La Step Wise Interview Può essere condotta anche con bambini con meno di 8 anni, ed è costituita da una serie di passaggi graduali o «gradini» che hanno lo scopo di tranquillizzare il bambino e minimizzare la contaminazione. All’inizio l’esperto parla di argomenti neutri o gioca con il bambino, non solo per creare un contesto più tranquillo, ma anche per condurre osservazioni non strutturate sulle sue abilità linguistiche, cognitive, comportamentali e sociali. Nella seconda fase si chiede al bambino di ricordare esperienze del passato definibili come «importanti» (ad esempio un compleanno), sia per creare un contesto relazionale di fiducia che per stabilire la qualità e la quantità degli elementi ricordati di un evento importante. Nella terza fase si affrontal’argomento alla base della testimonianza e si evidenzia al bambino la necessità di dire la verità senza timori. In questa fase l’esperto deve anche valutare in quale misura il bambino è in grado di conoscere la differenza tra verità e bugia. Gradatamente nella quarta fase vengono fatte domande sull’evento da investigare. All’inizio le domande sono aperte e se esse non conducono a nessun ricordo vengono i disegni; come ultima possibilità si prevede il ricorso alle domande dirette. Nell’ultima fase dell’intervista cognitiva si conclude il colloquio ringraziando il bambino.

Processi metacognitivi e di memoria:Criteria-Based Content Analysis L’ipotesi è che la deposizione di un evento realmente ricordato è diversa quantitativamente e qualitativamente dal modo in cui si descrive una fantasia oppure qualche cosa che ci è stata riferita da altri.
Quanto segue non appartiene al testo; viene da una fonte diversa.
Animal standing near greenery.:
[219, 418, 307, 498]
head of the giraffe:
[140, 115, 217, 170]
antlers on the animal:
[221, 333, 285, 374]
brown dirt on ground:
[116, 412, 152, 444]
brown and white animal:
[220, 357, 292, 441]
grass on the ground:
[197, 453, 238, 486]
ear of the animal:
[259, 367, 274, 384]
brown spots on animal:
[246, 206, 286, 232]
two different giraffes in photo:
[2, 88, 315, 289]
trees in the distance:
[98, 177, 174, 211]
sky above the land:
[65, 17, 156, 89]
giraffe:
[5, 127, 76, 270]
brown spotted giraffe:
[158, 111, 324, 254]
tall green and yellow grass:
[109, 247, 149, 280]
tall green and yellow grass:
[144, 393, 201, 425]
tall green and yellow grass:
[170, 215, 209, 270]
Per un bambino ricordare un evento è difficile ma costruire una bugia è un processo ancora più complesso; il bambino si impegna molto di più nella costruzione di un evento inventato e inevitabilmente la sua descrizione sarà di qualità inferiore, dato che egli impiega parte delle sue risorse cognitive a controllare quanto sta dicendo.
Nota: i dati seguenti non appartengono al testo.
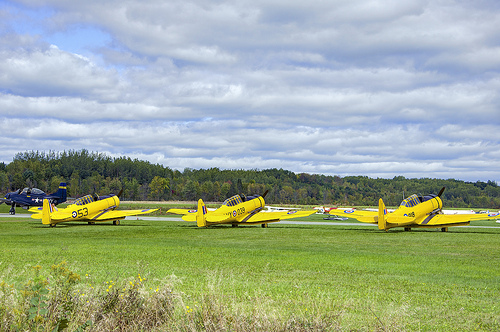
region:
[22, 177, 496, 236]
three yellow planes parked in a row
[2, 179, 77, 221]
a dark blue plane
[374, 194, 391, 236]
yellow tail on a plane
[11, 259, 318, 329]
natural plants on side of grassy field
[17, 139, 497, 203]
dense forest in the landscape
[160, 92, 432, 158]
clouds in a sky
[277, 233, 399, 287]
part of a grassy field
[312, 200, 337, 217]
red sticker on the wing of a plane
L’esperto deve analizzare la trascrizione della testimonianza attraverso una griglia che esamina 5 «criteri di realtà generali» e 19 «criteri specifici » (Pezzati, Mazzoni, Bausano, 2007). A. caratteristiche generali: 1) struttura logica del racconto; 2) strutturazione della produzione in un senso ordinato e coerente; 3) quantità di dettagli relativi al luogo, al tempo, alle persone e agli oggetti; B. contenuto specifico: 4) ordine spaziale e temporale degli elementi in un contesto; 5) descrizioni di interazioni fra il testimone e gli altri personaggi; 6) presenza di conversazioni fra i protagonisti del racconto; 7) elementi che introducono complicazioni o che sono inaspettati; C. particolarità del contenuto: 8) dettagli inusuali che arricchiscono il senso della storia; 9) dettagli superflui; 10) dettagli poco compresi dal bambino ma che vengono riportati in modo accurato; 11) associazioni esterne che sono collegate in modo periferico ma coerente all’evento raccontato; 12) riferimento a stati mentali propri; 13) descrizioni mentali delle altre persone coinvolte nel racconto; D. motivazione ad accusare: 14) correzioni spontanee; 15) ammissioni di vuoti di memoria, il soggetto ammette in modo spontaneo di non sapere o di non ricordare; 16) dubbi sulla propria testimonianza; 17) autocolpevolizzazione; 18) perdono verso il colpevole; E. elementi specifici dell’offesa: 19) presenza di dettagli specifici che si riferiscono alla molestia o al crimine in questione. L’esperto, in riferimento ai 19 criteri, utilizza una scala a tre punti e assegna 0 se il criterio è assente, 1 se è parzialmente presente e 2 se è presente in modo preminente. Un punteggio elevato alla CBCA, sebbene non esista un numero minimo di criteri da soddisfare, suggerisce la possibilità che l’evento riportato possa essere realmente accaduto. L’assenza di criteri di validità non implica però necessariamente che la dichiarazione sia falsa ma potrebbe indicare, ad esempio, una difficoltà del bambino a ricordare l’evento cui ha assistito (Yuille, 1988).